The rebel army turned north towards Echizen Province where he was counting on support from his son who was provincial governor. But again, Kōken's forces were quicker and with the help of the local elite they had the governor killed and Arachi pass blocked. Seeing no way for escape to the north or south, Nakamaro's group tried to cross Lake Biwa on a boat but had to return due to adverse wind. Eventually it came to an archery battle on the 18th day of the 9th month (October 17, 764) from 1am to 3pm at Miozaki in Ōmi Province. When Nakamaro's side seemed to gain the upper hand, reinforcement from the capital arrived forcing the rebels to retreat. While trying to escape by boat, Nakamaro and his family were captured and executed. The rebel's head was taken as trophy to the capital. According to the Nihon Kōki, a total of 375 people who participated in the rebellion were sentenced to the death penalty, but that was subsequently commuted to exile.

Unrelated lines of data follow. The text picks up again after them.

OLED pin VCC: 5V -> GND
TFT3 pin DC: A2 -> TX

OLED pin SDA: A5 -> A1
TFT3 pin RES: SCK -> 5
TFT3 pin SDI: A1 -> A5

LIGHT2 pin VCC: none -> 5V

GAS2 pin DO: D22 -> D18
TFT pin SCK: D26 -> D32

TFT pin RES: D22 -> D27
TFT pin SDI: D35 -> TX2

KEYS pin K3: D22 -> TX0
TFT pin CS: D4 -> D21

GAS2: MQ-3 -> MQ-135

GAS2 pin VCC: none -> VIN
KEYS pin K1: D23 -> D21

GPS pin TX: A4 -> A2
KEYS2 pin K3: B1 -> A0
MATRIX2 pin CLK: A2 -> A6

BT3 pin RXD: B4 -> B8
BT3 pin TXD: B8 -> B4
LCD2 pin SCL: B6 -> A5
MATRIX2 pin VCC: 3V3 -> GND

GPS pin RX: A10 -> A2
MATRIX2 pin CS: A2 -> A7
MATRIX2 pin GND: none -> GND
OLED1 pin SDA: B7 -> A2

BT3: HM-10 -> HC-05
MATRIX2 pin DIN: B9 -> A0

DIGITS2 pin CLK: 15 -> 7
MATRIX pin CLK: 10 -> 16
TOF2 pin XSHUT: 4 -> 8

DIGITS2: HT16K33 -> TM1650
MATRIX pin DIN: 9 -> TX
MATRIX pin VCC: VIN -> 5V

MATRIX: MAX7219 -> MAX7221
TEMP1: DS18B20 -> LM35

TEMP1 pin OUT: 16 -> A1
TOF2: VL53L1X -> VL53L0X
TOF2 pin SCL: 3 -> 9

Factors cited for the failure of Nakamaro's Rebellion include the envy and lack of support from within the Fujiwara clan. Also, despite his high position as Supervisor of Military Messengers, unlike Kōken, Nakamaro did not manage to gain support from local district magistrates who had a major part of military force—particularly fighters on horseback—under their command.

==Aftermath==
With her strongest rival out of the way, the retired Empress Kōken was left in full charge of the state of affairs. In what Bender suggests to be a triumphal procession, in 765 Kōken and other court members set out on a royal tour of the provinces of Kawachi, Izumi and Kii. Junnin, who had become Emperor through Nakamaro's support, was disliked by Kōken. In the month following the rebellion, she issued a significant edict in which titular Emperor Junnin was accused of being in collusion with the rebel. She dethroned Junnin and degraded him to the rank of a prince. Together with his mother he was exiled to Awaji Island where conditions were appalling and on an escape attempt the ex-emperor was captured and killed. Kōken became Empress for the second time as Empress Shōtoku.

As Empress Shōtoku, she surrounded herself with loyal people. Fujiwara no Toyonari, who had opposed and been exiled by his brother Nakamaro, was brought back from Dazaifu during the revolt on the 14th day of the 9th month (October 13, 764) and reinstated as Minister of Right. She promoted Dōkyō from junior 5th to junior 3rd rank, and in 765 made him prime minister prelate (daijōdaijin zenshi). His authority was further increased on the 20th day of the 10th month, 766, to Buddhist King (Hō-ō) and on the 20th day of the 3rd month, 767 by creation of the "Imperial Office for the Buddhist King" (Hō-ō Kyūshiki). In titles he rivaled semi-legendary Prince Shōtoku and he'd also receive officials in the manner of an emperor, however Dōkyō only held spiritual (not political) responsibilities. With Dōkyō's rise in power also came an active propagation of Buddhism. Following the rebellion, Empress Shōtoku ordered the copying of the tripiṭaka, Buddhist canon, and in order to pacify the souls of those that had died during the Nakamaro Rebellion, had the Hyakumantō Darani produced — a large scale commission of miniature wooden pagodas and woodblock prints for distribution in provincial temples.

The Fujiwara retained enough power to prevent a plan to raise Dōkyō to Emperor in 769, known as the Dōkyō Incident. When Empress Shōtoku died in 770 without leaving any children, they managed to break the Imperial line of descendants of Emperor Temmu, which they thought would always favor direct imperial rule over control by a non-imperial clan like the Fujiwara. Dōkyō was sent into exile and several Fujiwara leaders were appointed to prominent government positions. According to Zachert, the political instability and threat to the imperial line of succession due to Dōkyō during Kōken/Shōtoku's rule acted as a deterrent and Japan would not see another female ruler for close to 1000 years.